Auf der anderen Seite der Story taut der etwas verkniffene, vom Großstadt-Stress geplagte und im Dauerclinch mit seinem genervten kleinen Sohn liegende Koch am finnischen Wesen auf und entspannt ganz menschlich durch Sauna, Wodka, Liebe und die finnische Weite. Da wird Kaurismäki dann mal ganz authentisch volkstümlich, so wie beispielsweise bei dem dicken Furz, dessen prötendes Echo bei einem bestimmten Gast immer vom Klo her durch das ganze Lokal weht. Wichtig jedenfalls ist, dass am Ende alle glücklich sind. Feelgood-Kino eben. Mit dem Begriff wird ja sogar Werbung gemacht, was heißt, dass er auf die Menschen etwas Anziehendes hat. Da das bei mir nicht der Fall ist, stehe ich also vor einem kultursoziologischen Problem, das ich zu lösen versuchen sollte. Und gerade am Tag zuvor hatte ich THE SECRET – TRAUE DICH ZU TRÄUMEN (2020) gesehen, einen „Positive Thinking“-Film, im Grunde ebenfalls Feelgood-Kino, auch wenn dieser eher als Bestseller-Verfilmung vermarktet wird, aber ich nehme an, dass die Vorlage als echtes Feelgood-Buch verfasst wurde.
In Feelgood-Filmen, wie auch in MASTER CHENG, passiert ja nicht übermäßig viel. Es gibt viel vorhersehbaren Leerlauf. Also hatte ich während MASTER CHENG genug Gelegenheit, mit „Bruchstücke einer Theorie des Feelgood-Kinos“ zu beginnen, um festzustellen, dass solche Filme nicht weniger kühl durchkonstruiert sind als ein Blockbuster-Franchise-Schinken. Es wird konsequent nie zu dramatisch, tragisch oder Ähnliches. Die Handlung löst sich gerne im Wohlgefallen auf, so wie bei dem Waldspaziergang des Sohnes in MASTER CHENG, der ganz kurz mystisch-bedrohlich aufgeladen wird, um dann abzubrechen, ein paar Einstellungen lang künstliche „Das Kind ist weg“-Spannung aufbaut, um den Kleinen sofort wieder auftauchen zu lassen. Zu viel geistige Anstrengung oder Aufregung bei der Rezeption würde das Fühlgut-Gefühl stören. Der Pegel darf niemals zu weit nach oben oder unten ausschlagen. Gemüt, Herz und Sinne dürfen nicht überanstrengt werden.

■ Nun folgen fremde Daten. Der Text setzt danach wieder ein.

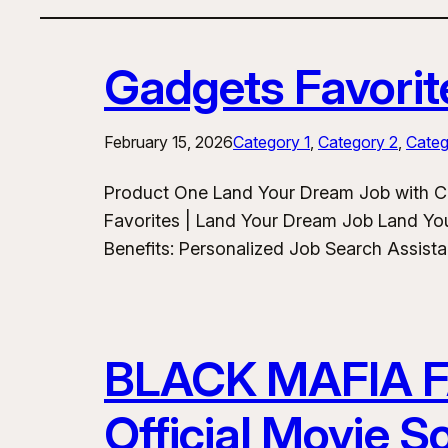
Gadgets Favorit
February 15, 2026
Category 1
, 
Category 2
, 
Categ
Product One Land Your Dream Job with C
Favorites | Land Your Dream Job Land Yo
Benefits: Personalized Job Search Assist
BLACK MAFIA 
Official Movie 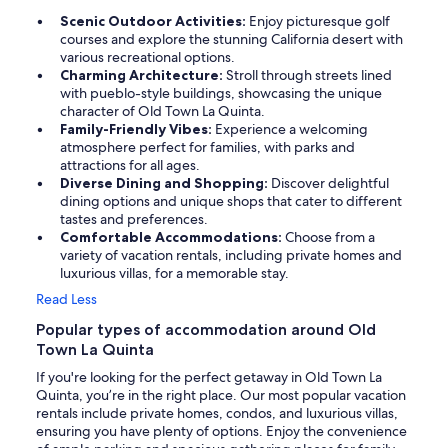
Scenic Outdoor Activities:
Enjoy picturesque golf
courses and explore the stunning California desert with
various recreational options.
Charming Architecture:
Stroll through streets lined
with pueblo-style buildings, showcasing the unique
character of Old Town La Quinta.
Family-Friendly Vibes:
Experience a welcoming
atmosphere perfect for families, with parks and
attractions for all ages.
Diverse Dining and Shopping:
Discover delightful
dining options and unique shops that cater to different
tastes and preferences.
Comfortable Accommodations:
Choose from a
variety of vacation rentals, including private homes and
luxurious villas, for a memorable stay.
Read Less
Popular types of accommodation around Old
Town La Quinta
If you're looking for the perfect getaway in Old Town La
Quinta, you’re in the right place. Our most popular vacation
rentals include private homes, condos, and luxurious villas,
ensuring you have plenty of options. Enjoy the convenience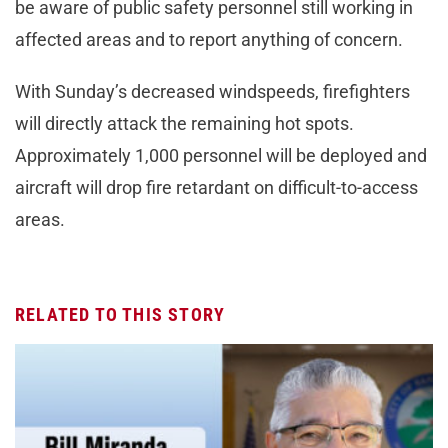
be aware of public safety personnel still working in
affected areas and to report anything of concern.
With Sunday’s decreased windspeeds, firefighters
will directly attack the remaining hot spots.
Approximately 1,000 personnel will be deployed and
aircraft will drop fire retardant on difficult-to-access
areas.
RELATED TO THIS STORY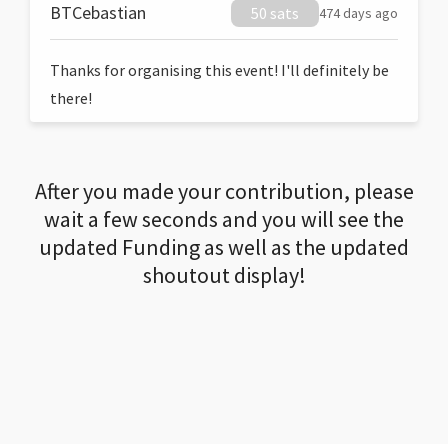
BTCebastian
50 sats
474 days ago
Thanks for organising this event! I'll definitely be
there!
After you made your contribution, please
wait a few seconds and you will see the
updated Funding as well as the updated
shoutout display!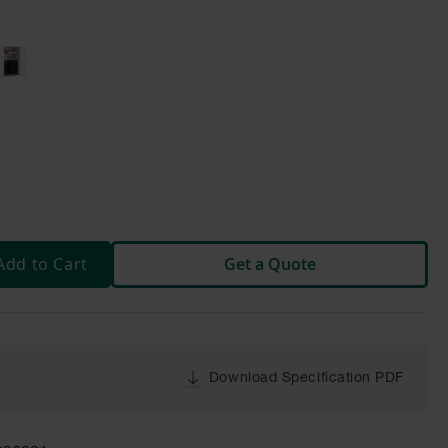
Add to Cart
Get a Quote
Download Specification PDF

MASTER CHENG und THE SECRET haben übrigens erstaunlich viel gemeinsam. Es kommt ein Mann von außen und macht eine Gemeinschaft, ganz besonders einen bestimmten weiblichen Menschen, glücklich. Hier ist es eine Familie, dort eine ganze Dorfgemeinschaft. Im Grunde ist er der berühmte Prinz, der Aschenputtel an ihren rechtmäßigen Platz versetzt. Man sieht, dass hier auf direkt revolutionäre Art und Weise Elemente der rückschrittlichen Gender-Theorie unterlaufen und sabotiert werden. In solchen Filmen kann man durchatmen und sich erholen von den menschenfeindlichen bürokratisch-technokratischen Ideologien, die die westliche Welt durchwabern. Hier ist die Welt noch so, wie sie sein sollte. Und dazu gehört Betulichkeit. Wie am liebsten im wahren Leben. Denn wer will im wahren Leben schon Kinoaufregung erleiden?
Fortsetzung folgt... (Der nächste Feelgood-Film kommt bestimmt.)